• [EXERCISE OBJECTIVE]:
The reply should hold only the lines below from the one with "hfov_deg: 28.0" to the end, each copied exactly.

Data excerpts:
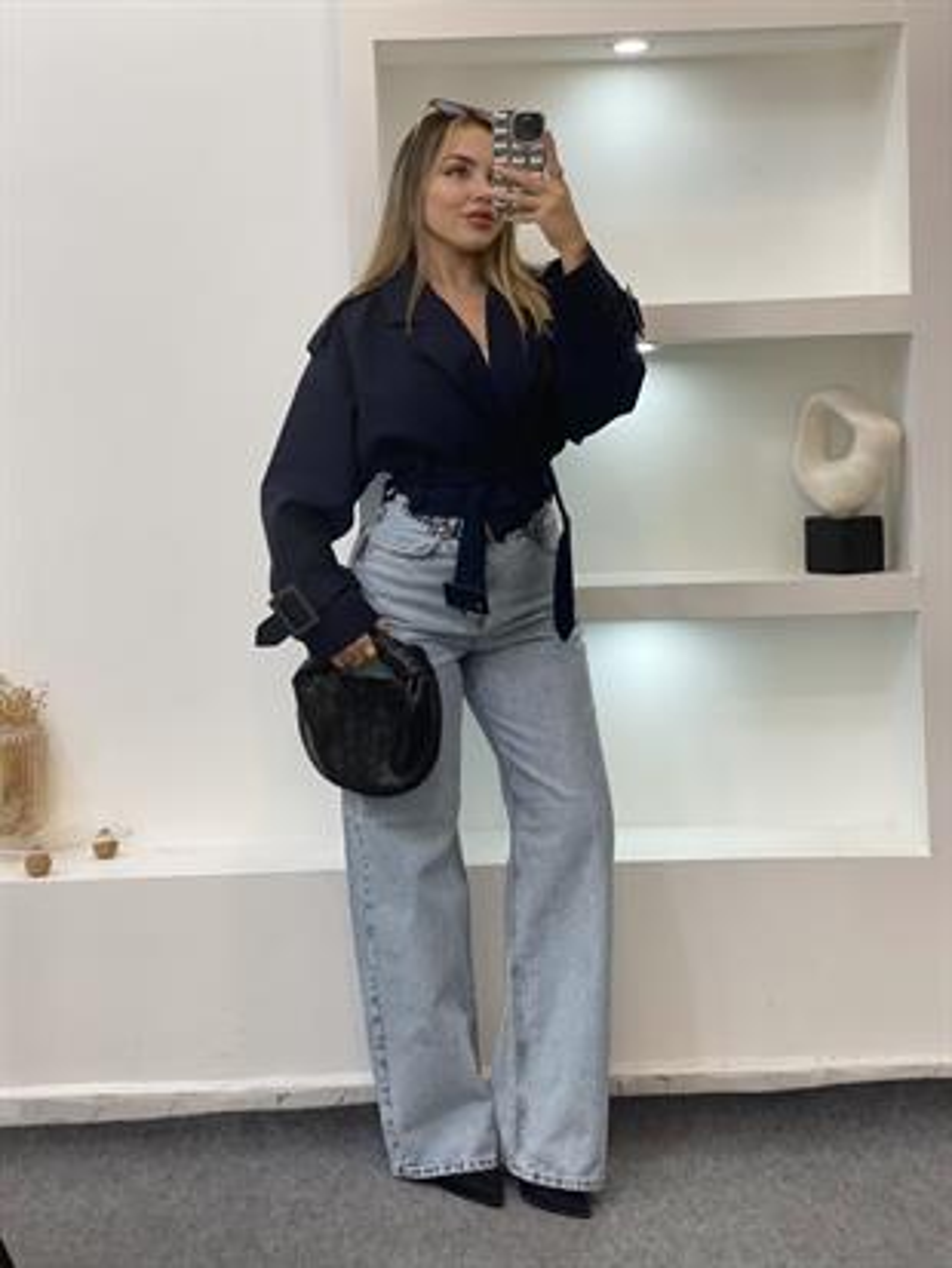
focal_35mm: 52
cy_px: 634
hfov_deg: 28.0
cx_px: 476
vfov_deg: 36.8
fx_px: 1906
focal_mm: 6
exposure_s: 1/100
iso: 64
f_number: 2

• [RESPONSE]:
hfov_deg: 28.0
cx_px: 476
vfov_deg: 36.8
fx_px: 1906
focal_mm: 6
exposure_s: 1/100
iso: 64
f_number: 2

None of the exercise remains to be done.